Bölüm 6

101 13 26
                                    

Saat 18.00. Minho gitti, fakat yarışmacı dışı kimse giremiyor. Ben gidemedim. Evde kalbimin çarpıntısını hissederek o 1 saatin geçmesini bekliyorum.

Güney Kore'nin diğer ucunda, en boş ve en güvensiz yerinde ne işleri var? Yarış pisti yok! Ne kadar saçma. Minho sanki cahil gibi davranıyor, halbuki okuyor da.
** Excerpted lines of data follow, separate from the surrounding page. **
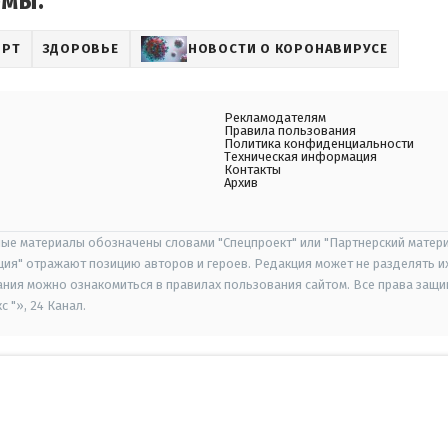
емы:
ОРТ
ЗДОРОВЬЕ
НОВОСТИ О КОРОНАВИРУСЕ
Рекламодателям
Правила пользования
Политика конфиденциальности
Техническая информация
Контакты
Архив
ые материалы обозначены словами "Спецпроект" или "Партнерский матери
иция" отражают позицию авторов и героев. Редакция может не разделять и
ания можно ознакомиться в правилах пользования сайтом. Все права защ
 "», 24 Канал.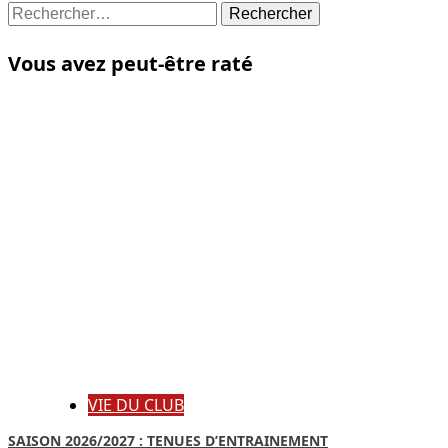
Rechercher :
Vous avez peut-être raté
VIE DU CLUB
SAISON 2026/2027 : TENUES D’ENTRAINEMENT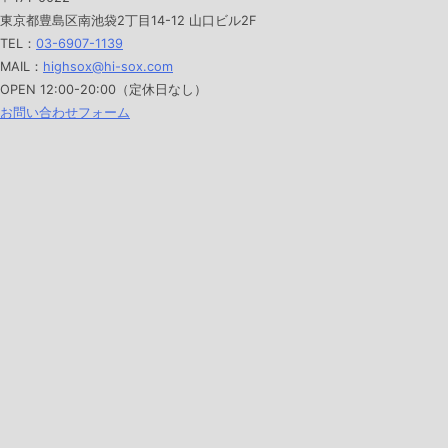
東京都豊島区南池袋2丁目14-12 山口ビル2F
TEL：
03-6907-1139
MAIL：
highsox@hi-sox.com
OPEN
12:00-20:00（定休日なし）
お問い合わせフォーム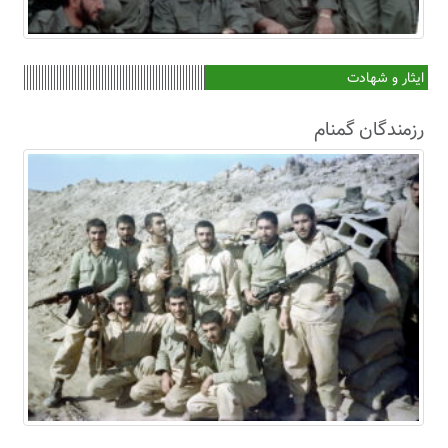
ایثار و شهادت
رزمندگان گمنام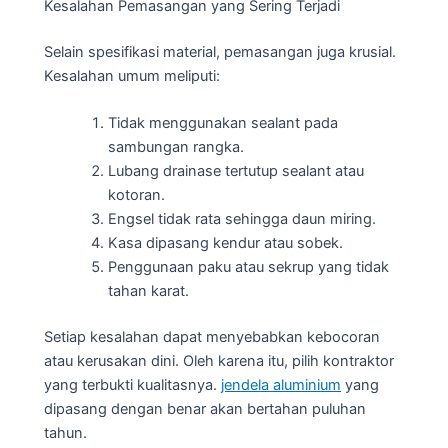
Kesalahan Pemasangan yang Sering Terjadi
Selain spesifikasi material, pemasangan juga krusial.
Kesalahan umum meliputi:
Tidak menggunakan sealant pada
sambungan rangka.
Lubang drainase tertutup sealant atau
kotoran.
Engsel tidak rata sehingga daun miring.
Kasa dipasang kendur atau sobek.
Penggunaan paku atau sekrup yang tidak
tahan karat.
Setiap kesalahan dapat menyebabkan kebocoran
atau kerusakan dini. Oleh karena itu, pilih kontraktor
yang terbukti kualitasnya.
jendela aluminium
yang
dipasang dengan benar akan bertahan puluhan
tahun.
Ahh, her neyse. O 1 saat su gibi akıp geçiyor. Ben ise evde dolanyorum. Sanki panik atak geçiriyor gibi...

Minho'nun odasını dolaşmaya başladım. Odasındaki herşey mükemmeldi. Tabii kendi de öyle.
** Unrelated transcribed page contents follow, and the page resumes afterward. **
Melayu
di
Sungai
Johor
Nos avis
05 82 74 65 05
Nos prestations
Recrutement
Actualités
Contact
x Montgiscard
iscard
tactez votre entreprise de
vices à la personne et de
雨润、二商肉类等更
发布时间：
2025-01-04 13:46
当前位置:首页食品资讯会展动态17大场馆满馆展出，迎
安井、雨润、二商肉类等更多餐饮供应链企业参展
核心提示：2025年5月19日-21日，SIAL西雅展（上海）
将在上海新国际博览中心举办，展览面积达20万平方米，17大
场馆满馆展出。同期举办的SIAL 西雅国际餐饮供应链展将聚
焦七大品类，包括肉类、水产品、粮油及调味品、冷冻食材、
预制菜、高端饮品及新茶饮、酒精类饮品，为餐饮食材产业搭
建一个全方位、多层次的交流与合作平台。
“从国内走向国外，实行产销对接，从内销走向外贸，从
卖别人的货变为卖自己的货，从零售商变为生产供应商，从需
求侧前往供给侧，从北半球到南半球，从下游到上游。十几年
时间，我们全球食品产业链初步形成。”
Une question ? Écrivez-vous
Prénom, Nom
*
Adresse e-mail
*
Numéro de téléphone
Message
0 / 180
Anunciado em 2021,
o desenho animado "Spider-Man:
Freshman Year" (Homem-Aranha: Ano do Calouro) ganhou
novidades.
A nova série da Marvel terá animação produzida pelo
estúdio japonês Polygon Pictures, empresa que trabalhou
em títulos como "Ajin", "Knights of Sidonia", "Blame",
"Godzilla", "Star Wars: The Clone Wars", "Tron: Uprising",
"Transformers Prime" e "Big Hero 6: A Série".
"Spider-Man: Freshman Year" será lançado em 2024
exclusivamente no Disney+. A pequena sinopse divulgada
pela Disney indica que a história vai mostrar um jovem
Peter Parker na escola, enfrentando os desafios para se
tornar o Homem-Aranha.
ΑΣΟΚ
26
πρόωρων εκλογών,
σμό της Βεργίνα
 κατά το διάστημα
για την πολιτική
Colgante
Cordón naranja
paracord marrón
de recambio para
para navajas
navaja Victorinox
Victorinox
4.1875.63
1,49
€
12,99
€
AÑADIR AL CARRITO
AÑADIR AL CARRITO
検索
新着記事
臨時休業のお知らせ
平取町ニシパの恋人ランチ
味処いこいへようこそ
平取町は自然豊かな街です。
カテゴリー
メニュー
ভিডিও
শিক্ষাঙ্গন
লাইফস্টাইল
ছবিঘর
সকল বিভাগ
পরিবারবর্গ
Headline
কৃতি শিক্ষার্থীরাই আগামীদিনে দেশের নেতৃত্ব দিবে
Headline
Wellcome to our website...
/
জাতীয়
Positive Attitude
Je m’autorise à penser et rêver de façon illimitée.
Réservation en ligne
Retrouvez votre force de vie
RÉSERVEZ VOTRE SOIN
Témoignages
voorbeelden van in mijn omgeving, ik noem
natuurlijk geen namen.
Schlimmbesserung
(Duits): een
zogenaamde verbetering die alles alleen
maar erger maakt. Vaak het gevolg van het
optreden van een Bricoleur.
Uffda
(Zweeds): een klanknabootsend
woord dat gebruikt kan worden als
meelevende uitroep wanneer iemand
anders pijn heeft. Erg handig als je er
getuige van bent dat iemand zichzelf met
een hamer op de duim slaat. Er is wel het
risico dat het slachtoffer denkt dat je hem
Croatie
Of, şuan sırası değil. Fakat... Minho'nun yatağının üstünde birşey var? Bir kağıt!

Hayır! Bu o telefonumuz olmadığı için yaptığımız kağıt! Yanına almadıysa... ona birşey olursa... nasıl bulacaklar beni! Ne olacak! Ne yapacağım!

Tek çarem vardı, o alana gitmek. Evet yarışmacı dışı almıyorlar ama zorla gireceğim. Hemen kağıdı cebime attım ve yola koyuldum. Gitmek için 5 vesait gerekiyordu, sanki derdim yok gibi 5 araba çekeceğim. Otobüse, tramvaya derken en sonunda gelmiştik.

Hemen indim, alana doğru koşmaya başladım. Saat 19.54 olmuştu. Yarış devam ediyordu hala. Gerçi adresi nereden bileceğim şimdi! Gidip birilerine sordum.

"Pardon! Bakar mısınız? Araba yarışının olduğu yer nerede?"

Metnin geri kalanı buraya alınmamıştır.